During this time, horsemen in the county were arguing whether there was any horse who could challenge Citation. The consensus was that only Coaltown had a shot. The brilliant Calumet understudy to Citation was probably the most underrated Thoroughbred of the 20th Century. Coaltown, who would set world time records from six furlongs to one-mile and one-quarter, was named Horse of the Year in 1949 in one major year-end poll.

Coaltown easily smashed the field in Keeneland's Blue Grass Stakes while Citation took the Derby Trial at Churchill Downs the Tuesday before Derby Day. The stage was set for their initial meeting in the Kentucky Derby. Arcaro feared that he was on the wrong Calumet runner, but his fears proved unfounded as Citation wore down pacesetter Coaltown to score an easy victory in the 74th Kentucky Derby. The Calumet entry paid $2.80, the lowest win price in Derby history.

Citation went on to score easily in the Preakness at Pimlico at 10 cents on the dollar, the lowest price since the introduction of pari-mutuel racing in Maryland in 1911. In between the Preakness and Belmont, Citation tuned up with an 11-length victory in the Jersey Stakes at Garden State Park.

As usual, the Belmont Stakes answered the question of who could go one-mile and one-half. Eight horses showed up, indicating that some were hoping that Citation could not go that far. They were wrong. Despite stumbling badly at the start, Citation recovered to win the Belmont by eight lengths, securing the coveted Triple Crown. No horse would again wear that crown for 25 years.

Citation moved on to Chicago where he annexed the Stars and Stripes Handicap at Arlington Park and the Buckingham Purse and American Derby at Washington Park.

Back at Belmont Park, Citation won the Sysonby Mile, beating the crack sprinter Spy Song on that Wednesday afternoon. Amazingly, on *only three days rest,* Citation came back on Saturday to annex the two-mile Jockey Club Gold Cup.

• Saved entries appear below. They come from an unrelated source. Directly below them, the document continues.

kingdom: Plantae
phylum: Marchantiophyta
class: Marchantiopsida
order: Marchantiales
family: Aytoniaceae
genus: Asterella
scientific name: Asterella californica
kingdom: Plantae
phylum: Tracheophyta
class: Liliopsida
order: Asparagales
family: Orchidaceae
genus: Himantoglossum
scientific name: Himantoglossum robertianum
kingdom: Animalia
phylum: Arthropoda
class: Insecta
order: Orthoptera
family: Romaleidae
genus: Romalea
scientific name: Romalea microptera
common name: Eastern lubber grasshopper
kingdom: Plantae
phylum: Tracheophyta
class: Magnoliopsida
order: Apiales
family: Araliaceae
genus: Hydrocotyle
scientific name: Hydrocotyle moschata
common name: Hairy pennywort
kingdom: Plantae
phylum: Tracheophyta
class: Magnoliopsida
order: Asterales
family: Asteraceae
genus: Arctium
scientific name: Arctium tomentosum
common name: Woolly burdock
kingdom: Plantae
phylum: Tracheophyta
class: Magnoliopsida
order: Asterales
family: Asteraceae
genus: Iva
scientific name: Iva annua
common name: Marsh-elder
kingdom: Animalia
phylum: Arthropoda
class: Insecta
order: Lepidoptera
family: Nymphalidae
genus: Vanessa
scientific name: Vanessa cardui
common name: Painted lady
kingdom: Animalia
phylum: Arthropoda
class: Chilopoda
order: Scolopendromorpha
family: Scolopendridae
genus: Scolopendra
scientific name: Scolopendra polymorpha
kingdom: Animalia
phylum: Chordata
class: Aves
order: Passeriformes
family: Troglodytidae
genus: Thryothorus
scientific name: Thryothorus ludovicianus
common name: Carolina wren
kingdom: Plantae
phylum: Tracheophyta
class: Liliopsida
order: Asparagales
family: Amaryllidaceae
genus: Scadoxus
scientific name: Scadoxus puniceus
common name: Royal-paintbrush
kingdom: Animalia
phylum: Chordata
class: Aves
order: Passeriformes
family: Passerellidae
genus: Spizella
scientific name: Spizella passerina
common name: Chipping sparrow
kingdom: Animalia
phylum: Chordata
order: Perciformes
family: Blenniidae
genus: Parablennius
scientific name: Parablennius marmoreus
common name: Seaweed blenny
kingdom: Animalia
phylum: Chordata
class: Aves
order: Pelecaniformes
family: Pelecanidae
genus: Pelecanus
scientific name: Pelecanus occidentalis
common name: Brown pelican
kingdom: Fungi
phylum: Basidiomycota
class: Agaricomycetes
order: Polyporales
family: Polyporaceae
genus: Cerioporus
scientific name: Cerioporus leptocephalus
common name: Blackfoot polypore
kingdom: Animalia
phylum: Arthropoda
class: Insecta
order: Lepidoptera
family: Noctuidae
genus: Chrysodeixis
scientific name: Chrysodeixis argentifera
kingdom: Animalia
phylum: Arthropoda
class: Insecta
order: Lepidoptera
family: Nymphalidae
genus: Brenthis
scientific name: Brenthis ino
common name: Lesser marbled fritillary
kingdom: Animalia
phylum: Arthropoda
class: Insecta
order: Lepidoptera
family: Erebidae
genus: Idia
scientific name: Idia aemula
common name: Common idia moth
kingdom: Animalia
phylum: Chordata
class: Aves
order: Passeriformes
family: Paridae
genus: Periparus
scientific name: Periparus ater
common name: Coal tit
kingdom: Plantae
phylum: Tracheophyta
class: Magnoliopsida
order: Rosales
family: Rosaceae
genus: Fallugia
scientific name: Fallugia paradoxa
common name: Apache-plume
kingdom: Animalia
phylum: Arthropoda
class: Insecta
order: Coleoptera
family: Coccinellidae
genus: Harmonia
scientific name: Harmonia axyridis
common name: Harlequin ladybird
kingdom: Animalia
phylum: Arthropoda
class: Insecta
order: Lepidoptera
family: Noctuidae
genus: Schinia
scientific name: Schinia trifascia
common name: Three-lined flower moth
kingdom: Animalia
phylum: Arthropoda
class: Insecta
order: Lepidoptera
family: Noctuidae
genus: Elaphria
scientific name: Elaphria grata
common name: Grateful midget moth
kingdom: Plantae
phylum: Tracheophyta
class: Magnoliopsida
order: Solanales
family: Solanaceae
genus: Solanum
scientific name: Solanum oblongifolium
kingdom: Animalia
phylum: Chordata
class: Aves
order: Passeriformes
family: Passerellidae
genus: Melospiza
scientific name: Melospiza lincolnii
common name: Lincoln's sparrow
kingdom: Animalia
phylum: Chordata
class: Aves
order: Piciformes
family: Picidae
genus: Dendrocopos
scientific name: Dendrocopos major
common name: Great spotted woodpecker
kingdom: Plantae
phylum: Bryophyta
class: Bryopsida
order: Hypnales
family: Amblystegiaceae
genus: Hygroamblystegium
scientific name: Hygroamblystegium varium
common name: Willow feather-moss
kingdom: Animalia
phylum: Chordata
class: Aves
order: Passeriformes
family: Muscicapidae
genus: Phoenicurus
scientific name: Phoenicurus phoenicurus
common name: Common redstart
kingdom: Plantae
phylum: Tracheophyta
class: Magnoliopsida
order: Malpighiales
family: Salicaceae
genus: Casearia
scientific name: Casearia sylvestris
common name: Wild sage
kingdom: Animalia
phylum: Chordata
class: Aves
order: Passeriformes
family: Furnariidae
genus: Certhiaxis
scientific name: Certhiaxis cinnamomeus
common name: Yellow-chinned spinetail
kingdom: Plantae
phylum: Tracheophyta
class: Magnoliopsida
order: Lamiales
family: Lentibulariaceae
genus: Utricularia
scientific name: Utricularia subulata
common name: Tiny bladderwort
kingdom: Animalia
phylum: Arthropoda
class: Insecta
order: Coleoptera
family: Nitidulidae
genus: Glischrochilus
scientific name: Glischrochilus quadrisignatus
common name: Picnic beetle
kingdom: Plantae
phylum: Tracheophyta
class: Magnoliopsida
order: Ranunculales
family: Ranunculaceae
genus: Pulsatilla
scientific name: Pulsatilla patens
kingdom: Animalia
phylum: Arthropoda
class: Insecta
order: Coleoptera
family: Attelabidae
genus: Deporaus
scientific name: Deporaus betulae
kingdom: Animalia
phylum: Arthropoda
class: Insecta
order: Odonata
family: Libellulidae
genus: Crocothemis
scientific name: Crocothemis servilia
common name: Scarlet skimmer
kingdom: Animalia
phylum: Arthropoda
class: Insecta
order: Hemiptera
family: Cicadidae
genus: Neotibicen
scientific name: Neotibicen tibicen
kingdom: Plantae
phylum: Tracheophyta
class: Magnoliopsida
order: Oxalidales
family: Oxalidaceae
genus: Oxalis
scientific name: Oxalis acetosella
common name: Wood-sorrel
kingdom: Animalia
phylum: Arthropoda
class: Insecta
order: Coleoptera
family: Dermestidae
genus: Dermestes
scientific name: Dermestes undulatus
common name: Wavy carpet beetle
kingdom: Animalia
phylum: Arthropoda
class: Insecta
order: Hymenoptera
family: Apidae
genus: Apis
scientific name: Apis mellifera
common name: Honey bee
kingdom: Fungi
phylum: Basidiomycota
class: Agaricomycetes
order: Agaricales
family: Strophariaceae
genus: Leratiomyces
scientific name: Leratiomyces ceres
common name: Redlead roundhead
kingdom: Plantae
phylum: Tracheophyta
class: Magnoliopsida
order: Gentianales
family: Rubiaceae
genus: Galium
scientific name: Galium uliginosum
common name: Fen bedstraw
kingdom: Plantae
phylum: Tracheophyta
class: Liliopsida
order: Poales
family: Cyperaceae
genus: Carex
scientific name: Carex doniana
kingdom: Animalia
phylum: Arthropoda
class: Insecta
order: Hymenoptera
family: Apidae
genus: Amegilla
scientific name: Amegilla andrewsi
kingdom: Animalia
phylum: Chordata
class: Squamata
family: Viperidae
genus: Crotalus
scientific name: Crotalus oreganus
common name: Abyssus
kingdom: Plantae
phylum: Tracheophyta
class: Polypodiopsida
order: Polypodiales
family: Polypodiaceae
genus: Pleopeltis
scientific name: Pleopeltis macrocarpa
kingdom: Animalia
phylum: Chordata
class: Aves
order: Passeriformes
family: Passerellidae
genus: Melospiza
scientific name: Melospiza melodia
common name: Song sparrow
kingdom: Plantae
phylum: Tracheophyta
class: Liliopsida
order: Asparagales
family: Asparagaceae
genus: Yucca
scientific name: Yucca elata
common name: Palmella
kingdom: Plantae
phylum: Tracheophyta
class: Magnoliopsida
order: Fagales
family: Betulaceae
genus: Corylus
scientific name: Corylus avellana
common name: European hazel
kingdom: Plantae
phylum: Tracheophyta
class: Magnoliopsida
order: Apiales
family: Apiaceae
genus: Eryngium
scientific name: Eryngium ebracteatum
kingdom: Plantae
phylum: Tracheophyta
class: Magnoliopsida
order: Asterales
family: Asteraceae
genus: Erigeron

Citation finished out the season with victories in the Empire Gold Cup at Belmont, the Pimlico Special (in a rare walkover) and two races at Tanforan in northern California, including the historic Tanforan Handicap.


  • 19 wins in 20 starts
  • Earnings of $709,470 (a then-world record for a single season)
  • Raced from February 2 to December 11
  • Beat older horses from February to December
  • Won at six furlongs in February, August and December
  • Won at every distance from six furlongs to two miles
  • Won at 10 different racetracks
  • Won in seven different states from New York to California (traveling in un-airconditioned vans and railroad boxcars)
  • Won on tracks labeled fast, sloppy, heavy, muddy and good
  • Won his races by a cumulative total of 66 lengths
  • Won the Triple Crown races by a total of 17 lengths
  • At yearend, his lifetime record stood at 29 27-2-0

Throughout his career, Citation was often compared to Man o' War. Fifty years later, as we near the end of the century, the comparison still stands. The debate as to who was the better will likely go on into the next century. But one thing is for sure: Man o' War and Citation stand head and shoulders above the other great Thoroughbreds of the 20th Century.